Daniel Bach (“Bach”) appeals from the permanent injunction and judgment entered in favor of the Ahwatukee Custom Estates Management Association, Inc. (“ACEMA”). For the reasons discussed below, we affirm the judgment against Bach on the property issue, as well as the award of non-taxable costs to ACEMA.

At the time of the trial court proceedings, Bach owned two lots in Ahwatukee Custom Estates-8. Both properties are subject to the ACEMA Declaration of Covenants, Conditions and Restrictions (“CCRs”). In January 1995, the ACEMA Property Manager discovered that Bach had built perimeter fences on each property that exceeded eleven feet in height. The CCRs limit the height of such fences to six feet. Additionally, Bach built the fences and brick pilasters on one of the properties without first obtaining approval from the ACEMA as required by the CCRs.

Between February and June 1995, ACEMA made five requests to Bach to submit the plans and specifications for the disputed improvements to the ACEMA Board for possible retroactive approval. On July 12, 1995, Bach submitted plans to ACEMA that did not provide sufficient detail, such as the height of the fence walls. The parties were unable to resolve the dispute and ACEMA filed this lawsuit against Bach seeking injunctive relief requiring him to bring his properties into compliance with the CCRs. Bach counterclaimed, arguing that ACEMA had arbitrarily failed to adequately consider and approve the improvements.

*Things to do*
(1) In the fence dispute excerpt, what maximum height do the CCRs allow for perimeter fences?
(2) Summarize the fence dispute excerpt in two sentences.
(3) Continue the fence dispute excerpt from where it stops.

*Information shown*
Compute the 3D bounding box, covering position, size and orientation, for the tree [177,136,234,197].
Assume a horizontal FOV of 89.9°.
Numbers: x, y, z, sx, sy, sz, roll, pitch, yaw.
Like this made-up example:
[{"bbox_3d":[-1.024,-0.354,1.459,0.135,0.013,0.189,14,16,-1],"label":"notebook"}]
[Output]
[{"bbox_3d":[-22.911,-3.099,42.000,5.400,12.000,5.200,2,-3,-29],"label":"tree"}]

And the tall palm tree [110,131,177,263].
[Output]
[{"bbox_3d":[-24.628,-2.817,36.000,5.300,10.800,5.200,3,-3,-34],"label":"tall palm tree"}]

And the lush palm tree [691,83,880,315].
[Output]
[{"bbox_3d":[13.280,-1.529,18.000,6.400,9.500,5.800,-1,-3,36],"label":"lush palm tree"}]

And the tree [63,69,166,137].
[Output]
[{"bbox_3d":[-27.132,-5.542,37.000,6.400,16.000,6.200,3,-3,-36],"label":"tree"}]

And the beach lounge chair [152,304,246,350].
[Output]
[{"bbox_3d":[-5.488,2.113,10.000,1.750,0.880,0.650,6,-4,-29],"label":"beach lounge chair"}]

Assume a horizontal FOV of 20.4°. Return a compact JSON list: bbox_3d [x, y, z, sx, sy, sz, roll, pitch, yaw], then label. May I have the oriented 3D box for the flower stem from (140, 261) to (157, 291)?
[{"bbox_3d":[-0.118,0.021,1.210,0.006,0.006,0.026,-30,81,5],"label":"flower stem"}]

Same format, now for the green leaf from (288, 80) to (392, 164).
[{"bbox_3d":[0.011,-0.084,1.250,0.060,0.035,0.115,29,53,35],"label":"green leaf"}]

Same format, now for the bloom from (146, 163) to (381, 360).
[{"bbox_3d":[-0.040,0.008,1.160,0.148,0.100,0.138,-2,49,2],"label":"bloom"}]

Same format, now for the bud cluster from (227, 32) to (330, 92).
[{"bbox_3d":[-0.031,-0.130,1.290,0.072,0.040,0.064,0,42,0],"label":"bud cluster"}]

*Response list*
(1) Six feet.

(2) Bach appeals a permanent injunction and judgment in favor of ACEMA, and the court affirms both the judgment against him on the property issue and the award of non-taxable costs to ACEMA. Bach had built perimeter fences over eleven feet high on his two lots, despite the CCRs' six-foot limit, and had built fences and brick pilasters on one lot without the required approval; after failed efforts to resolve the matter, ACEMA sued for injunctive relief and Bach counterclaimed that ACEMA had arbitrarily failed to consider and approve the improvements.

(3)
In December 1995, the court held a consolidated preliminary and permanent injunction hearing and trial on the merits. At this proceeding, the parties agreed to resubmit the issues to the ACEMA Board for reconsideration. Pursuant to this stipulation, the trial court issued an order: (1) resetting the trial for February 9, 1996; (2) requiring Bach to submit the as-built plans of the fence and pilasters to ACEMA by December 29, 1995; (3) requiring the ACEMA Board to schedule an on-site inspection of Bach’s property by January 6, 1996; and (4) requiring the Board to consider Bach’s request for a variance on January 6, 1996. The order stated that a “willful failure to comply with any provision by any party will result in a citation for contempt.” The order did not specify a deadline for ACEMA’s written decision to Bach.

Bach submitted the documentation as required, and ACEMA inspected his property on January 6, 1996. On February 2, 1996, ACEMA informed Bach that it was granting some of his requested variances, but requiring him to remove the pilasters and decrease the height of certain parts of the fence.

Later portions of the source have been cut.